Considering the consistency hypothesis, and the request to rate items to reflect the most important level of epistemological development in learning and teaching, it is then in fact not surprising to see that respondents reject items reflecting less sophisticated ways of thinking. Indeed, in Van Rossum and Hamer (2010) many examples are given of students expressing their active rejection of a way of knowing or perception of learning that they feel they have outgrown. Something similar may be taking place in the mind of teachers. However, this does mean that the EDTLQ results of a group reflect the epistemological sophistication level that the majority of the respondent group feel is important to learning and teaching, and when used in a way similar to here does not in fact reflect the epistemological development of a single respondent. To establish what individual respondents feel is important to learning and teaching, reflecting the different preferred levels of epistemological development present in a classroom or lecture hall, will require additional study and analysis, and perhaps different response instructions to those completing the questionnaire.

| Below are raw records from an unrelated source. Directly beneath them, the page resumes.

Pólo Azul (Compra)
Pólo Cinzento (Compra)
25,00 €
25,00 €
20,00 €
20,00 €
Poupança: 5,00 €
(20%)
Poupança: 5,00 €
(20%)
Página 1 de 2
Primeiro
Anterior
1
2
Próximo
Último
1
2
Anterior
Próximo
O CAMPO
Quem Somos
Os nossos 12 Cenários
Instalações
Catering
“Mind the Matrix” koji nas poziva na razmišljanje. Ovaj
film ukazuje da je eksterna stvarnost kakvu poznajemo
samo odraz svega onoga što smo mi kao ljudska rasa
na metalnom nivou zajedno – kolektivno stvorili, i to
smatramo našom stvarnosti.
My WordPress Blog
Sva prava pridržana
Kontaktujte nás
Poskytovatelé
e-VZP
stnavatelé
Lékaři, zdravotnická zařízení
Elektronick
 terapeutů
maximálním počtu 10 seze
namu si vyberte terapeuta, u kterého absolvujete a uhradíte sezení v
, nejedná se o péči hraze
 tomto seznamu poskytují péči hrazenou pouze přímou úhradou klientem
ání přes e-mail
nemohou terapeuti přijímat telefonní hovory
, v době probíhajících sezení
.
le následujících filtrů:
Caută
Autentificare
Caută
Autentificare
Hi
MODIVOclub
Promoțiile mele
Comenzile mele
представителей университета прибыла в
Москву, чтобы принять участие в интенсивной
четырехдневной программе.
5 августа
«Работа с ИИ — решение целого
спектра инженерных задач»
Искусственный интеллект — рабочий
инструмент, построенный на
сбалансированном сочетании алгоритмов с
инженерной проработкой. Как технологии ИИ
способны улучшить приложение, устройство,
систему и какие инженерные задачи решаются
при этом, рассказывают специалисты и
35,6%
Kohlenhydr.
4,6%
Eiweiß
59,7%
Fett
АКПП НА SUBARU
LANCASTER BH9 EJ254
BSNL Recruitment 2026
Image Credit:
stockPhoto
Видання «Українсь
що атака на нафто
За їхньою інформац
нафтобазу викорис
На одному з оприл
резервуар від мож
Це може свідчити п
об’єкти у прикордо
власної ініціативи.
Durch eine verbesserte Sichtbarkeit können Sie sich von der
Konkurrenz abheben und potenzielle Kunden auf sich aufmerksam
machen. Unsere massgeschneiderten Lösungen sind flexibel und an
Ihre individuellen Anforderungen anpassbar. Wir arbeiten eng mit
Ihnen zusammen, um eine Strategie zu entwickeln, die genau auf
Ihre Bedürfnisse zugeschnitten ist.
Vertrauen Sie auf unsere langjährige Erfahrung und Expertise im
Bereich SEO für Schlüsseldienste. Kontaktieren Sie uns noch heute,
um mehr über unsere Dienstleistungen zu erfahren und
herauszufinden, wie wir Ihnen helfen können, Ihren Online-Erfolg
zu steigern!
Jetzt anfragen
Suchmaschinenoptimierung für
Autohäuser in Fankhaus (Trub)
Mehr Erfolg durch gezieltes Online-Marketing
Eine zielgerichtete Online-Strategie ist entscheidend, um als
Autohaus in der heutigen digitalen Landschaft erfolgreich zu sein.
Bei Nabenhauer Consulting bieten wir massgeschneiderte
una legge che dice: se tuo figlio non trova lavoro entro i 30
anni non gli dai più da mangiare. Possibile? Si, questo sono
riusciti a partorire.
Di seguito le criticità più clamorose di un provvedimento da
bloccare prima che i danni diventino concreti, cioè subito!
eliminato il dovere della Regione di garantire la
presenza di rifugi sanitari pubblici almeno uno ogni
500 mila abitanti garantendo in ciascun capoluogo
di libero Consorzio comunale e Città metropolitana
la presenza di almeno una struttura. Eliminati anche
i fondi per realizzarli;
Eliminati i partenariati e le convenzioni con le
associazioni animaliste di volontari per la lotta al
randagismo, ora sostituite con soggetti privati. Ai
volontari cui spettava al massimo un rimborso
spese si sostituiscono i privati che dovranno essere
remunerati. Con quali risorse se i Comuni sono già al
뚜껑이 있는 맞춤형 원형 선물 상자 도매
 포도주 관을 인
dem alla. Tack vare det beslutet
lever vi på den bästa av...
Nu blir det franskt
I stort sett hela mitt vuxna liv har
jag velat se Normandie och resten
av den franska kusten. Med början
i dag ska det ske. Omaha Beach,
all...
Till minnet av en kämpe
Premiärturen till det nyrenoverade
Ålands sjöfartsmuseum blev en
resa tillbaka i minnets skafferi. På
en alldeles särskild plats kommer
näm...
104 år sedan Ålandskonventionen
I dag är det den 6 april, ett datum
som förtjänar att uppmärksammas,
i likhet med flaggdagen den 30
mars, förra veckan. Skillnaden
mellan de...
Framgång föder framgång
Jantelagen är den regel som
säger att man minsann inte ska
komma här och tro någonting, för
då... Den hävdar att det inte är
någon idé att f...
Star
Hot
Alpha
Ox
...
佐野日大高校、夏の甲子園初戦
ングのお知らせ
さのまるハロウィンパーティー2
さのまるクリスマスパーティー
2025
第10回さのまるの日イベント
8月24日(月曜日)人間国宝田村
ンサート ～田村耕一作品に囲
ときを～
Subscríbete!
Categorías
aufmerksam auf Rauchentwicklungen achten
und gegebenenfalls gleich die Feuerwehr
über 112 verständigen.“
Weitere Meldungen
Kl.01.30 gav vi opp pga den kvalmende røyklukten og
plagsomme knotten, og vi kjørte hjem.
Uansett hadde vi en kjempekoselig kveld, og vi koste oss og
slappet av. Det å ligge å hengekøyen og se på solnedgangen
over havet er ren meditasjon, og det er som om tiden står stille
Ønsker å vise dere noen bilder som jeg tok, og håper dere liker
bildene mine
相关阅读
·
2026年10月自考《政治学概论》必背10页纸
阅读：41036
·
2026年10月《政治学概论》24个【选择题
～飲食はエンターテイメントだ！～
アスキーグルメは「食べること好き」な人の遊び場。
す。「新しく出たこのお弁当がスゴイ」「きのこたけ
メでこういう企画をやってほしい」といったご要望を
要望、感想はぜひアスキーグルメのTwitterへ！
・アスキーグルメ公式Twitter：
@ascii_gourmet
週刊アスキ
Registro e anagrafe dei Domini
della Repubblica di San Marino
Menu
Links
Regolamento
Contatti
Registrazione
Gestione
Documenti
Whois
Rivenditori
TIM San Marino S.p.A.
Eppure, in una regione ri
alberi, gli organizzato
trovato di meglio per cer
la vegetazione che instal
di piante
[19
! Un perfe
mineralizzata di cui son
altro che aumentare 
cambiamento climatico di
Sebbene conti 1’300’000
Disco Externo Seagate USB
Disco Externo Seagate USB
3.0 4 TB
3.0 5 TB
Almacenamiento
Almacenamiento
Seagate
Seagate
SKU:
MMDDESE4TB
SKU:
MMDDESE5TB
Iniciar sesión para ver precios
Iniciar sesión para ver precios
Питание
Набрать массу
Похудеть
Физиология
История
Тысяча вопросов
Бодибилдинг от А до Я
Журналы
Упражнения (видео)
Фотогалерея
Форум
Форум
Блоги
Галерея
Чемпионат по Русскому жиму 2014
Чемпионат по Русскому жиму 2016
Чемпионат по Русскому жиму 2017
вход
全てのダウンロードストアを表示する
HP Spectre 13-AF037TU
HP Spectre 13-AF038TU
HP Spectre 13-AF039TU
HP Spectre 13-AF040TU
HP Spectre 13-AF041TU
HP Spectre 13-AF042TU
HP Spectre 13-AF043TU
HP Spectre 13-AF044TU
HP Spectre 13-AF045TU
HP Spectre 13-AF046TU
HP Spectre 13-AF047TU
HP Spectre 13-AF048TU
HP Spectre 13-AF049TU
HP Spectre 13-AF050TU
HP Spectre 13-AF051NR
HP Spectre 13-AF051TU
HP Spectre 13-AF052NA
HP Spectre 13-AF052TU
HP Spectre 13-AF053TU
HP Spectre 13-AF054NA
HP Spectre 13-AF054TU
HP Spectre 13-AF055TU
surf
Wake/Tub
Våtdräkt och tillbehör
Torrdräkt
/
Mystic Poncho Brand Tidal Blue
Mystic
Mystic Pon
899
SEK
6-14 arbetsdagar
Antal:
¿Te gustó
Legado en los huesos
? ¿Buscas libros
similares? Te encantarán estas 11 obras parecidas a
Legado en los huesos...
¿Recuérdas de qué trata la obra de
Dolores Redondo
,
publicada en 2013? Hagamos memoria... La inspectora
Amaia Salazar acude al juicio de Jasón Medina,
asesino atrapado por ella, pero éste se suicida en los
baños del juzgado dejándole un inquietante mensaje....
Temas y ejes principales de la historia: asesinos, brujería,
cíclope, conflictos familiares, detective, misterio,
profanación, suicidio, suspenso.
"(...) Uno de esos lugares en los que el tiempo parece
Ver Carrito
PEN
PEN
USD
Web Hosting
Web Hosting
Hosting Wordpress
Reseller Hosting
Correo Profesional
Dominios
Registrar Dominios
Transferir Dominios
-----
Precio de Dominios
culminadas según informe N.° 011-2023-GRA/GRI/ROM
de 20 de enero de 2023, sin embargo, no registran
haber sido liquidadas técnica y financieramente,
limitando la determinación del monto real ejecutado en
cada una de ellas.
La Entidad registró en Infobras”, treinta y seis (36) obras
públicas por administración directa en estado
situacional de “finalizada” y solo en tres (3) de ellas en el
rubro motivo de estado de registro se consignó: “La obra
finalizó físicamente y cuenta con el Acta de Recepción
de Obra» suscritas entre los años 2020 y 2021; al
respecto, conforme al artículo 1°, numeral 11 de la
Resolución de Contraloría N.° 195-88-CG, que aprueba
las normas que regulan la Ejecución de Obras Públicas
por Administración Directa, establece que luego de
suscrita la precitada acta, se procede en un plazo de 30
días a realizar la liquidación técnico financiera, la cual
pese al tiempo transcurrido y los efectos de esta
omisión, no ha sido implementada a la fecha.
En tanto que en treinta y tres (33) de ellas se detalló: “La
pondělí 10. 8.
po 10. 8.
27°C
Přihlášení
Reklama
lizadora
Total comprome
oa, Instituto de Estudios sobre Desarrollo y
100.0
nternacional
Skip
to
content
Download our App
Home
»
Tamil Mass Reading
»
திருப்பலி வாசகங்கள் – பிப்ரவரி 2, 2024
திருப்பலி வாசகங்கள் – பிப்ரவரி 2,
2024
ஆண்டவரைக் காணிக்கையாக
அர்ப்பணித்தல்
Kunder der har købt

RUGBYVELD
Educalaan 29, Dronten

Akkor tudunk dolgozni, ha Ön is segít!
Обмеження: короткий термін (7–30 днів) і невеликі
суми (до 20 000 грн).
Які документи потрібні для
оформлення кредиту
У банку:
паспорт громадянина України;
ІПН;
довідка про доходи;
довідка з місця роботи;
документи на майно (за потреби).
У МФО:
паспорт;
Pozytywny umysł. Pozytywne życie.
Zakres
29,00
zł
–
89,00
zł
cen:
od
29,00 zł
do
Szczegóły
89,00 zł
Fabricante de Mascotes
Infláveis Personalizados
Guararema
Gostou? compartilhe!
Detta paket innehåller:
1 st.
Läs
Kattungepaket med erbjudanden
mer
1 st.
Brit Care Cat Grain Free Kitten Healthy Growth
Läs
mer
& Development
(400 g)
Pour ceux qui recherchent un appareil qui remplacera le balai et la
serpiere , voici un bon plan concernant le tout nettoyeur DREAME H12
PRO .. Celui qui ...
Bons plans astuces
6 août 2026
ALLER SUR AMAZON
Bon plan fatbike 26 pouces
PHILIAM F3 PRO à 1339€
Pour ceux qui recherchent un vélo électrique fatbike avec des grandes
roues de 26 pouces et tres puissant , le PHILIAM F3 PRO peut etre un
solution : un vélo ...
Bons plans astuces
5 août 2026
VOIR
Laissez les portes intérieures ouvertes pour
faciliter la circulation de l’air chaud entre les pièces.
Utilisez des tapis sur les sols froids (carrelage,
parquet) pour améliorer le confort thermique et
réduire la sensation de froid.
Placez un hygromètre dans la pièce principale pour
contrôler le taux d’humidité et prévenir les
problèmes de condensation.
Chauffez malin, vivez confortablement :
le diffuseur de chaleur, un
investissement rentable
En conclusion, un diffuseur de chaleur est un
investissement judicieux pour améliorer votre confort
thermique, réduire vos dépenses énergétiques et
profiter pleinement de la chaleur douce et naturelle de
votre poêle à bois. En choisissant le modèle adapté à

Examining the six scales of the EDTLQ introduced here, which reflect six different contexts in which an underlying epistemic development may express itself, it seems that four of these five scales behave as can be expected under the consistency hypothesis. These are the scales referring to discussion, application, understanding and good teaching. The scales for views on a good study book and the responsibility for learning scale do not seem to fit the expected pattern.